Yapılacak Alıştırmalar -
**A.** Aşağıdaki alıntıda "İnsanlık toplumsallaştıktan sonra" ifadesinden "aracı haline gelmiştir." ifadesine kadar olan kısmı hiçbir değişiklik yapmadan yazın.
**B.** Aşağıdaki alıntıya göre yeni meslekler hangi gelişmenin sonucunda ortaya çıkmıştır? Bir ile üç cümle arasında açıklayın.

----- Sunulan Alıntı -----

İnsanlık toplumsallaştıktan sonra elbette başkaları ne der diye kodlanmış. Yaşadıkları hayatı bir şekilde var olma biçiminde gösterme ihtiyacı duymuş ve hatta sürekli el artırarak yaşamlarını reklam aracı haline getirmişlerdir. Buradan hareketle yeni meslekler doğmuş adeta toplumsal yaşam bunun içine hapsolmuştur tabi bu durum da kapitalizmin kendini hep yeniden var etme biçimlerinin en önemli aracı haline gelmiştir.

----- Alıştırma Verileri -----

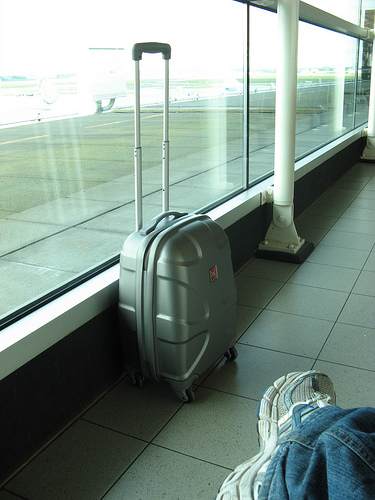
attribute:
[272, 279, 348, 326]
while tile — white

-----

Cevap Listesi -
**A.**
İnsanlık toplumsallaştıktan sonra elbette başkaları ne der diye kodlanmış. Yaşadıkları hayatı bir şekilde var olma biçiminde gösterme ihtiyacı duymuş ve hatta sürekli el artırarak yaşamlarını reklam aracı haline getirmişlerdir. Buradan hareketle yeni meslekler doğmuş adeta toplumsal yaşam bunun içine hapsolmuştur tabi bu durum da kapitalizmin kendini hep yeniden var etme biçimlerinin en önemli aracı haline gelmiştir.

**B.** İnsanlar yaşadıkları hayatı bir var olma biçimi olarak gösterme ihtiyacı duymuştur. Hatta sürekli el artırarak yaşamlarını reklam aracına dönüştürmüşlerdir. Yeni meslekler bu durumdan hareketle doğmuştur.